Rudolf Steiner and Architecture
Rudolf Steiner was an architect, with two major buildings and several smaller ones to his credit. His second Goetheanum building remains one of the most original large-scale uses of reinforced concrete in the history of architecture.
Images
The First Goetheanum
The Second Goetheanum
The Stuttgart Eurythmeum (in a photograph from 1924) built from a design by Rudolf Steiner.
It was destroyed in World War II.
Quotes
Emil Molt:
Dr Steiner was not only the creator of new architectural forms, producing the models, but also the inventor of completely new technical possibilities. He developed a particular sizing for the ground of the paintings on the cupolas, and gave directions for the preparation of the plant colours used to paint the two domes. Later, he also painted half of the small cupola himself, and carved the wooden statue of the Representative of Humanity - after having made the model for it with his own hands. He also designed the large glass windows in the main hall, for which he specified the machinery needed to carve them, as well as designing the "Glashaus" in which to make them. Amidst the building activity, he strode through the ranks of artists and workers in long boots like a youth, animating and encouraging them all.

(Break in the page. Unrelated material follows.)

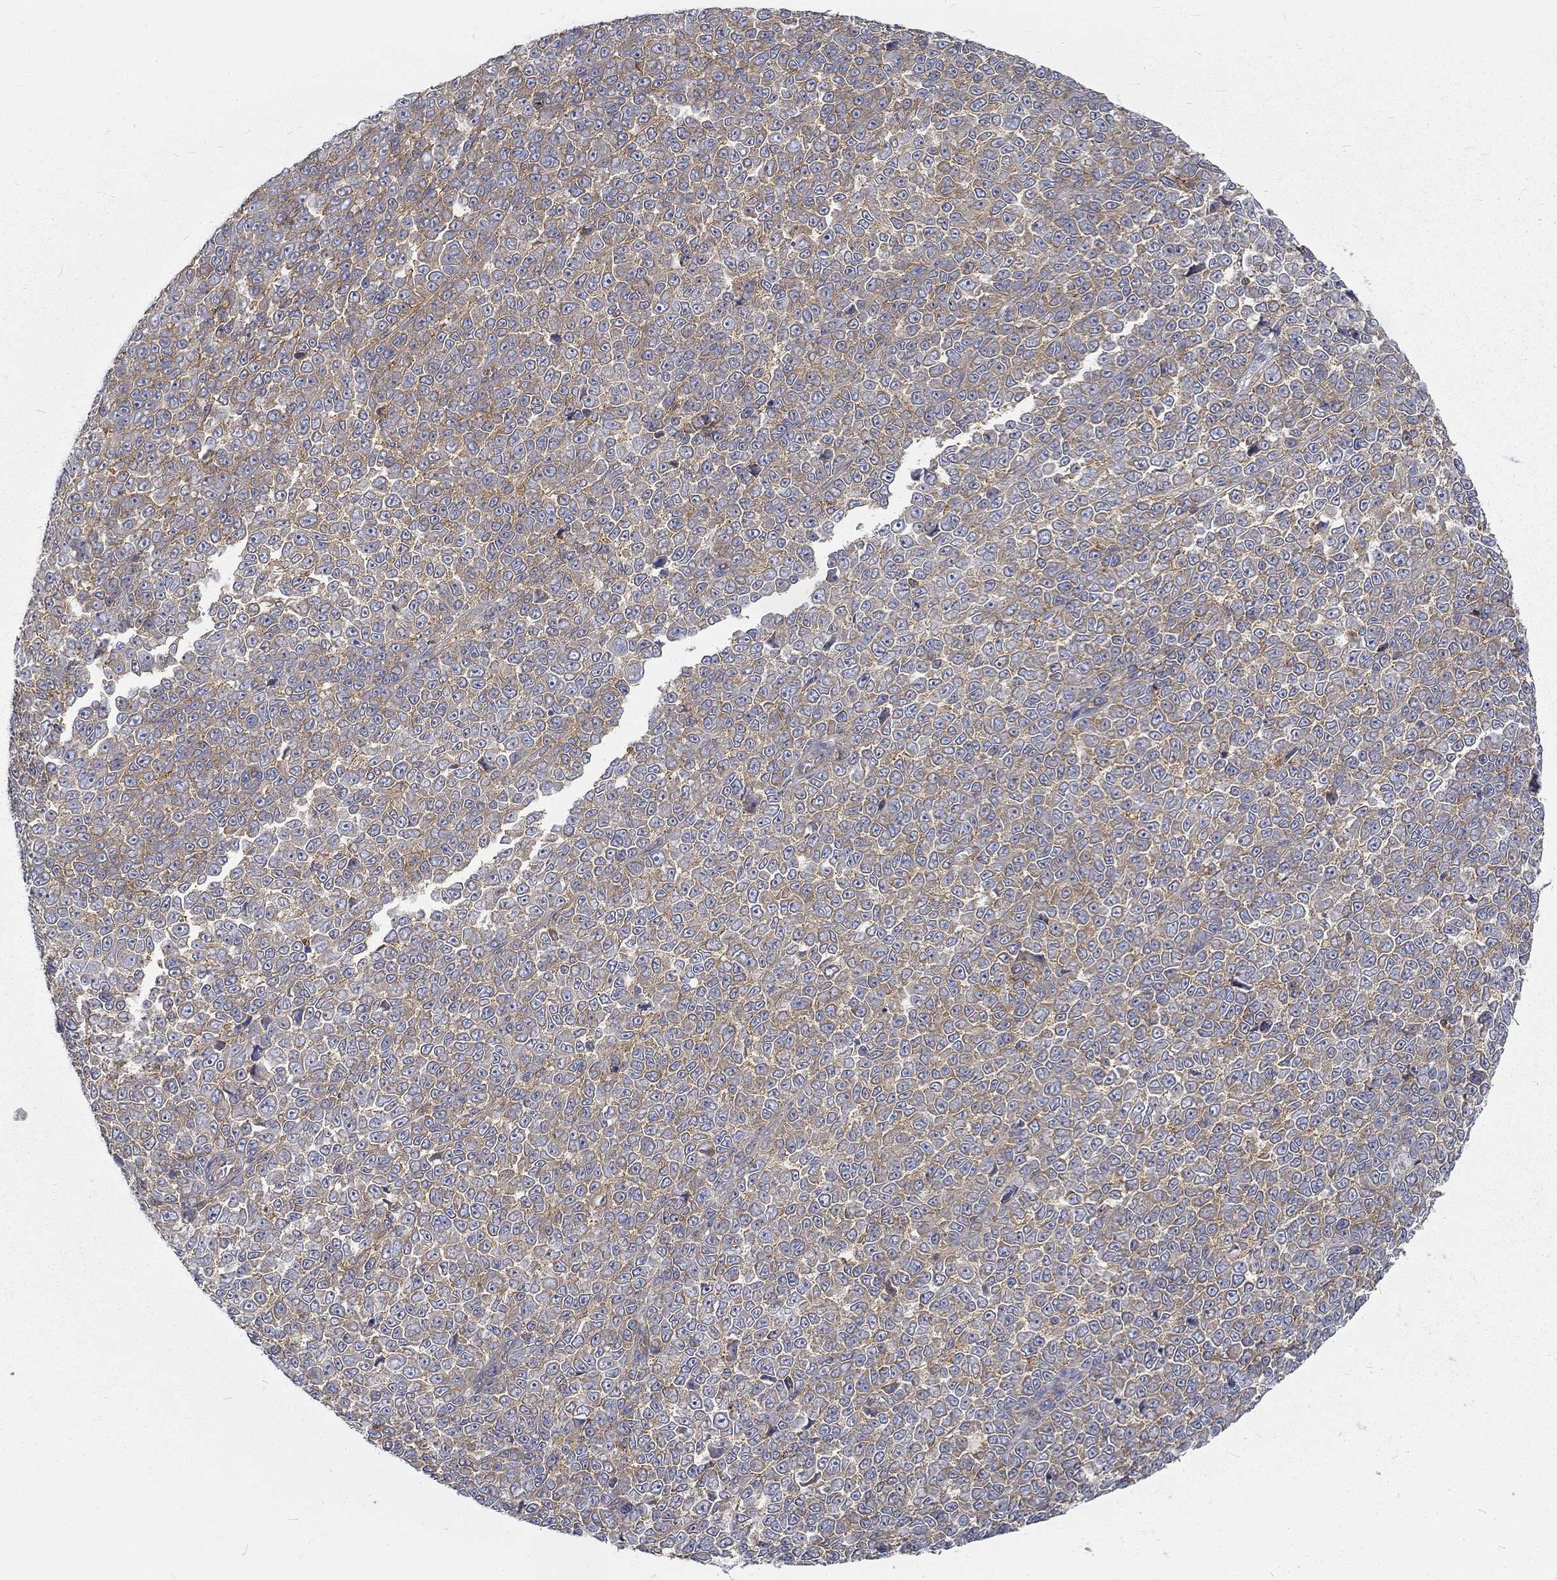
{"staining": {"intensity": "weak", "quantity": "25%-75%", "location": "cytoplasmic/membranous"}, "tissue": "melanoma", "cell_type": "Tumor cells", "image_type": "cancer", "snomed": [{"axis": "morphology", "description": "Malignant melanoma, NOS"}, {"axis": "topography", "description": "Skin"}], "caption": "Protein expression by immunohistochemistry (IHC) reveals weak cytoplasmic/membranous positivity in approximately 25%-75% of tumor cells in malignant melanoma.", "gene": "MTMR11", "patient": {"sex": "female", "age": 95}}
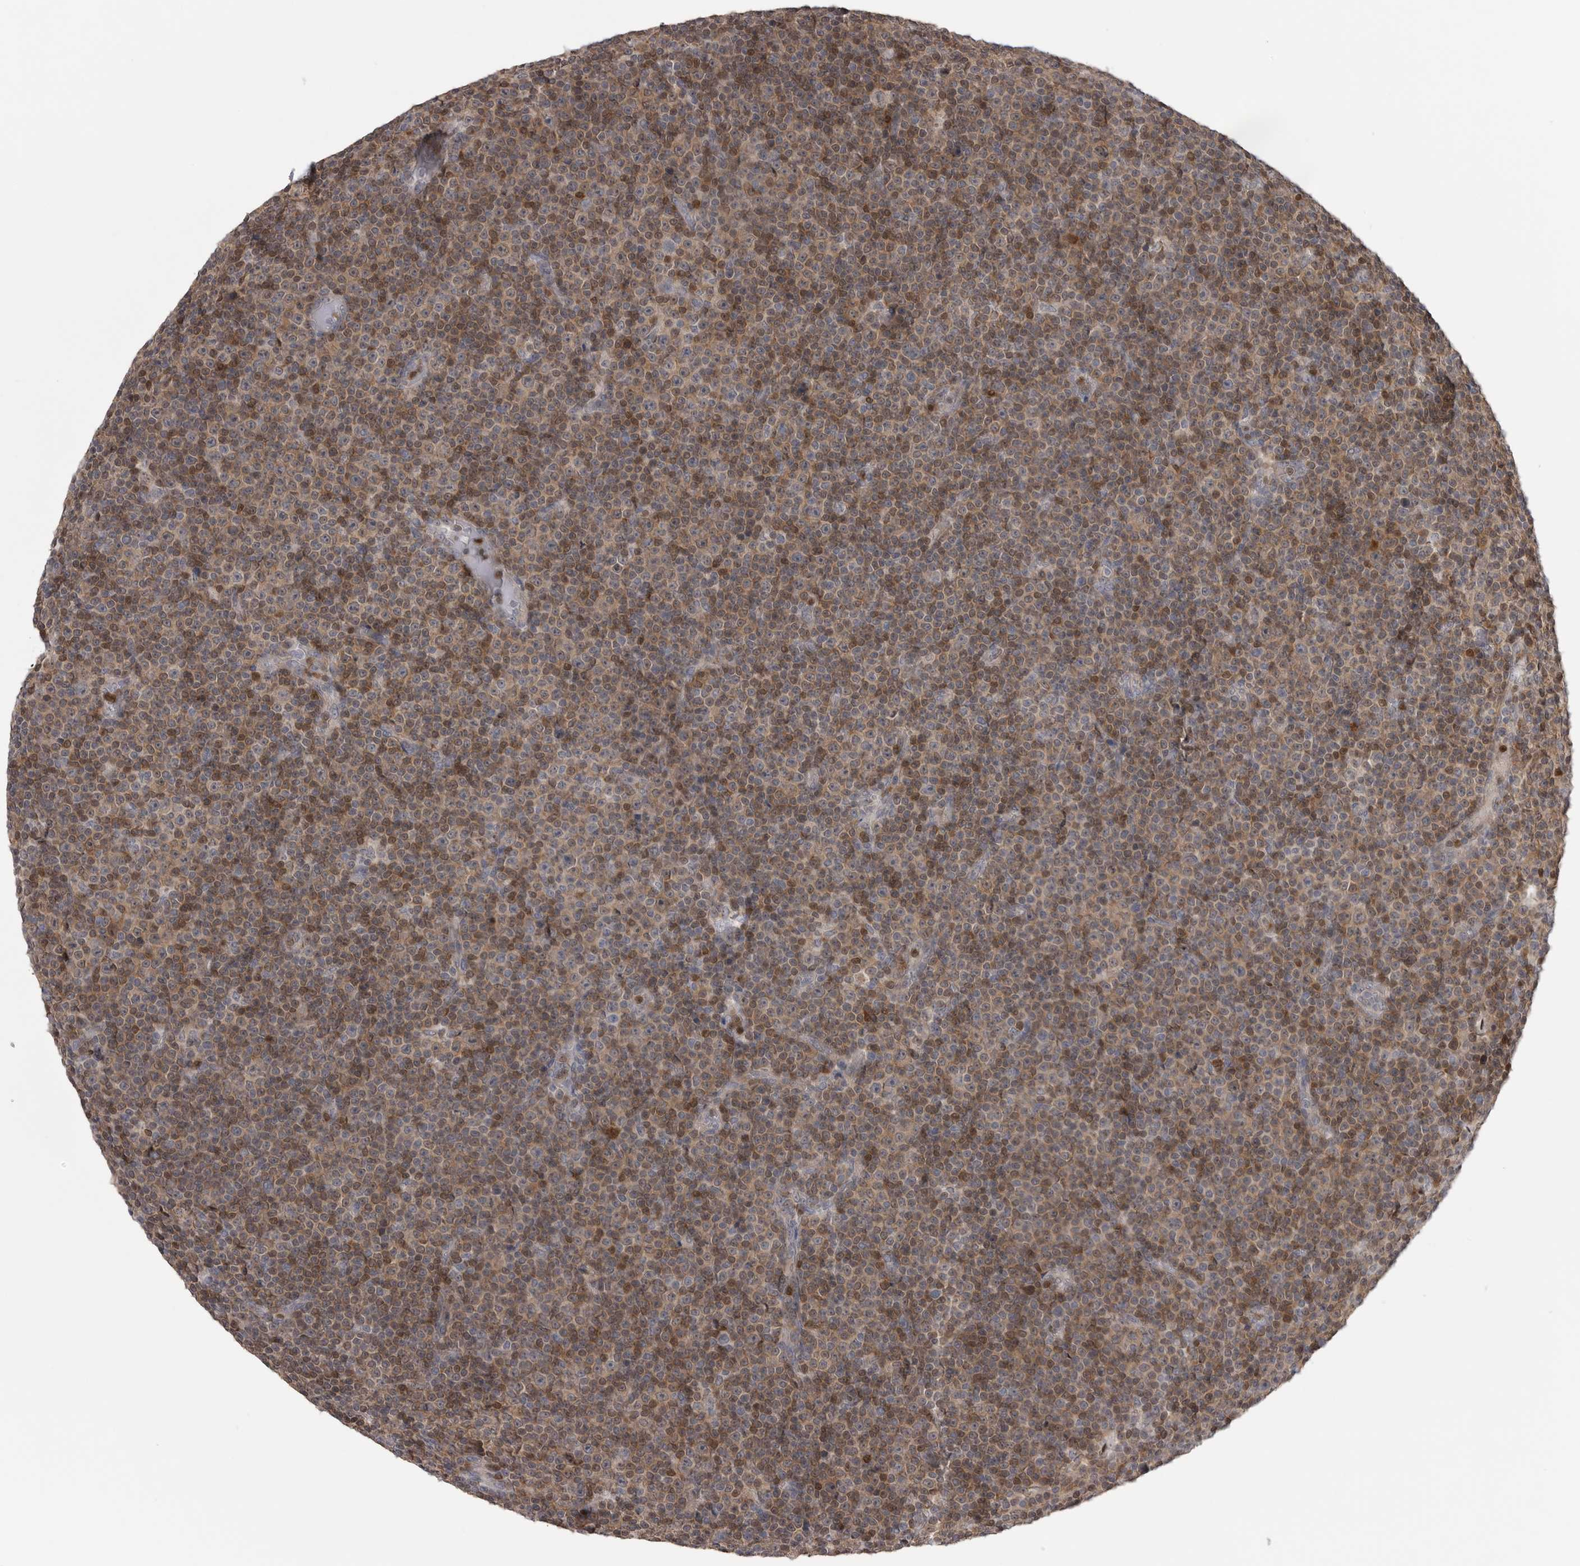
{"staining": {"intensity": "weak", "quantity": "25%-75%", "location": "nuclear"}, "tissue": "lymphoma", "cell_type": "Tumor cells", "image_type": "cancer", "snomed": [{"axis": "morphology", "description": "Malignant lymphoma, non-Hodgkin's type, Low grade"}, {"axis": "topography", "description": "Lymph node"}], "caption": "Protein expression analysis of lymphoma demonstrates weak nuclear expression in approximately 25%-75% of tumor cells.", "gene": "MAPK13", "patient": {"sex": "female", "age": 67}}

Besides the regular, infinitely varied lectures which Rudolf Steiner gave, we had the good fortune to experience the growth of the building. The adjacent carpentry shop doubled as lecture hall; later, a temporary stage was built in it. Work proceeded incessantly, always with Rudolf Steiner in the lead. Whoever couldn't carve helped in sharpening chisels.
The building supervision lay in the hands of the engineer Englert, the former director of the Basel building association that had produced the special concrete base for the building. Dr Steiner gave Englert the task of anchoring the two cupolas at their section in such a way that they would mutually support each other. At first, Englert declared the problem insoluble according to his calculations. He was given some directions by Dr Steiner and, to and behold, a few days later he had solved what he had at first thought impossible.
Emil Molt. Emil Molt and the beginnings of the Waldorf School movement: Sketches from an autobiography. Edinburgh: Floris Books, 1991. Page 114.
Books
Bayes, Kenneth. Living Architecture. Steiner Books, 1994.
Blaser, Werner. Nature in Buildings: Rudolf Steiner in Dornach 1913-1925. Stuttgart: Birkhauser, 2002.
Raab, Rex. Eloquent Concrete: How Rudolph Steiner Employed Reinforced Concrete. New York: Rudolf Steiner Press, 1979.
Steiner, Rudolf. Architecture as a Synthesis of the Arts. New York: Rudolf Steiner Press, 1999.